# START OF DOCUMENT PASSAGE
On the other hand, micro-trailers are an improvement over just the title-screen or a screenshot.

I really don't like the automatic show, though. Not gonna watch a 20-minute video showing 4 videos at the same time with extreme cuts every six seconds. I tried for a minute and my brain hurts already. I'll take the discovery queue where I can go at my own speed, thank you very much.

Which leads me to the interactive recommender - which is nice. I find the discovery queue good enough already, tbh, but I'll always go with improvements.


Last edited by TheSHEEEP on 12 July 2019 at 6:13 am UTC
kuhpunkt 12 July 2019 at 7:04 am UTC
apocalyptechGive me a call when they try the "use humans to curate the store so it's not brimming with garbage constantly" experiment, that's the one that I'm still really pining for.

Which is completely unrealistic. It won't happen, because it won't help.
# END OF DOCUMENT PASSAGE
# START OF SOURCE RECORDS
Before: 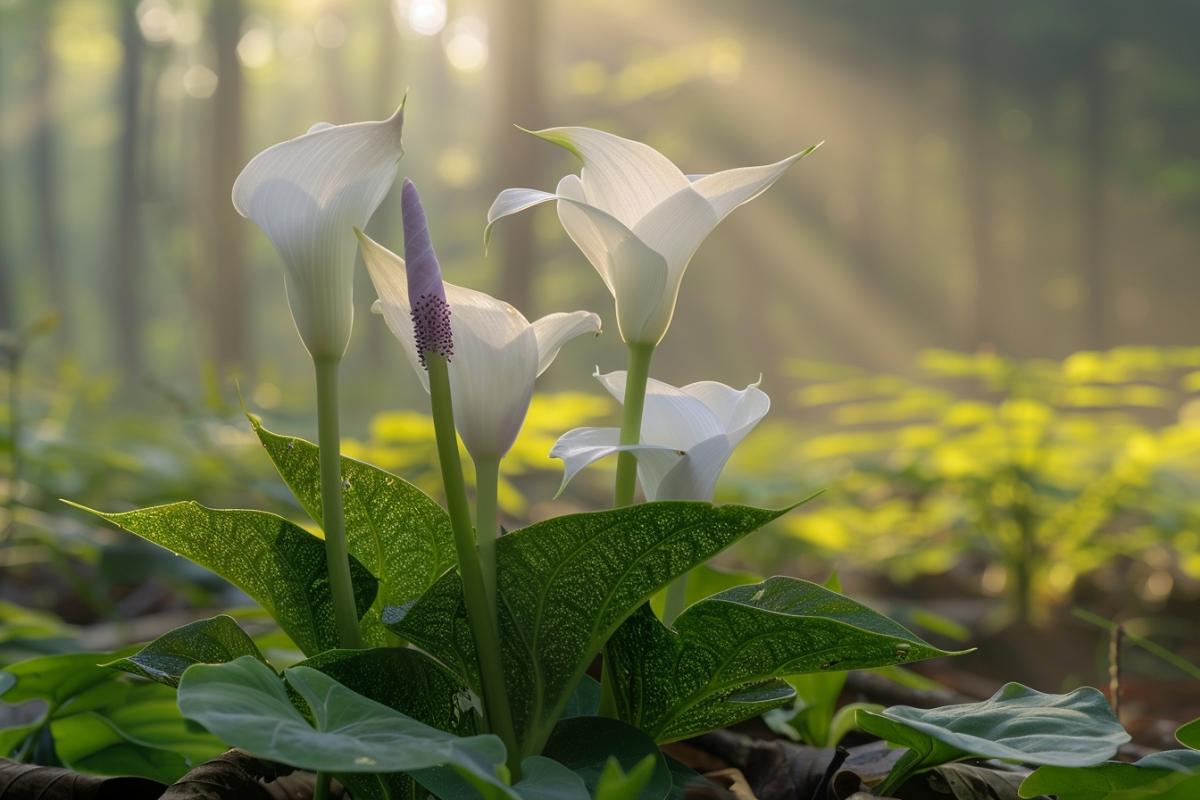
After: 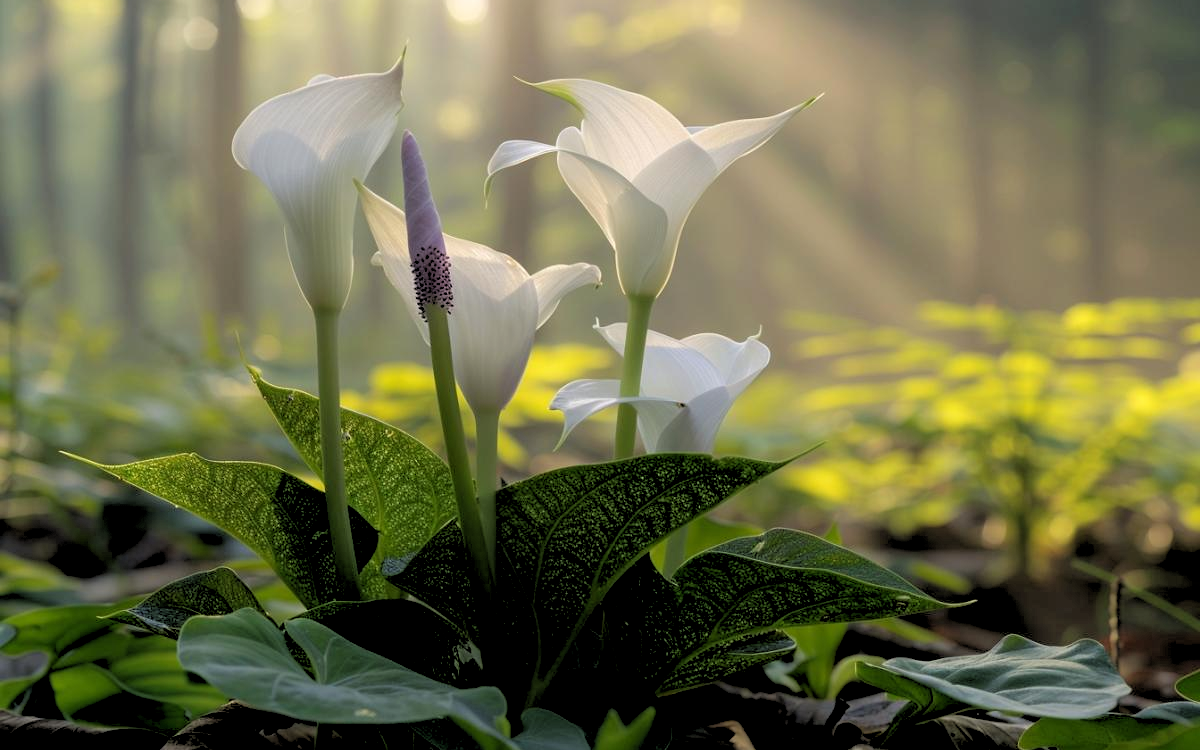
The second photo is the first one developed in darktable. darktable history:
white balance: emerald 1
rgb levels: levels [[0.029, 0.461, 0.922], [0, 0.5, 1], [0, 0.5, 1]]
crop and rotate: top 6.25%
# END OF SOURCE RECORDS
▶ **EXERCISE TASK A**
Translate the following sentence from the forum discussion into French: "It won't happen, because it won't help."
▶ **EXERCISE TASK B**
Substitute "image" for "photo" throughout the edit setting listing and reproduce it with all other wording unchanged. Omit the pictures from the reproduction.

▶ **TASK ANSWER A**
Cela n'arrivera pas, parce que cela n'aidera pas.

▶ **TASK ANSWER B**
Before: 
After: 
The second image is the first one developed in darktable. darktable history:
white balance: emerald 1
rgb levels: levels [[0.029, 0.461, 0.922], [0, 0.5, 1], [0, 0.5, 1]]
crop and rotate: top 6.25%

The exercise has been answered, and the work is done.